WHAT THE EXERCISE ASKS → Reproduce the data below in full. Nothing should differ from the original.

Collected data →

Content starts

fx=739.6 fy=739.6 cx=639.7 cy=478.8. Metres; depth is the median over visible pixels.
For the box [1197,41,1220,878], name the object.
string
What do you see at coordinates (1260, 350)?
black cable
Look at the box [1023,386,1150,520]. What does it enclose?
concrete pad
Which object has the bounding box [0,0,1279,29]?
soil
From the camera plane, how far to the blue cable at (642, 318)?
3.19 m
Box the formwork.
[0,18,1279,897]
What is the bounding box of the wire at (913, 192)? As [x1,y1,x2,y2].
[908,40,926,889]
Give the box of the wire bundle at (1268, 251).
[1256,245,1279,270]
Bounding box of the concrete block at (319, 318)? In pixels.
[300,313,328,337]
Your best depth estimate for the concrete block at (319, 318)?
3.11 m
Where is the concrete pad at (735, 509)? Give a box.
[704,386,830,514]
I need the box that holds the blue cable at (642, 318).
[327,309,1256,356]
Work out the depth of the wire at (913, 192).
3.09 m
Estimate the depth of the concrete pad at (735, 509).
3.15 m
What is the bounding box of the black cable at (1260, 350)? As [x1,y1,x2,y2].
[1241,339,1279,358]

Content ends

ANSWER BOX →
fx=739.6 fy=739.6 cx=639.7 cy=478.8. Metres; depth is the median over visible pixels.
For the box [1197,41,1220,878], name the object.
string
What do you see at coordinates (1260, 350)?
black cable
Look at the box [1023,386,1150,520]. What does it enclose?
concrete pad
Which object has the bounding box [0,0,1279,29]?
soil
From the camera plane, how far to the blue cable at (642, 318)?
3.19 m
Box the formwork.
[0,18,1279,897]
What is the bounding box of the wire at (913, 192)? As [x1,y1,x2,y2].
[908,40,926,889]
Give the box of the wire bundle at (1268, 251).
[1256,245,1279,270]
Bounding box of the concrete block at (319, 318)? In pixels.
[300,313,328,337]
Your best depth estimate for the concrete block at (319, 318)?
3.11 m
Where is the concrete pad at (735, 509)? Give a box.
[704,386,830,514]
I need the box that holds the blue cable at (642, 318).
[327,309,1256,356]
Work out the depth of the wire at (913, 192).
3.09 m
Estimate the depth of the concrete pad at (735, 509).
3.15 m
What is the bounding box of the black cable at (1260, 350)? As [x1,y1,x2,y2].
[1241,339,1279,358]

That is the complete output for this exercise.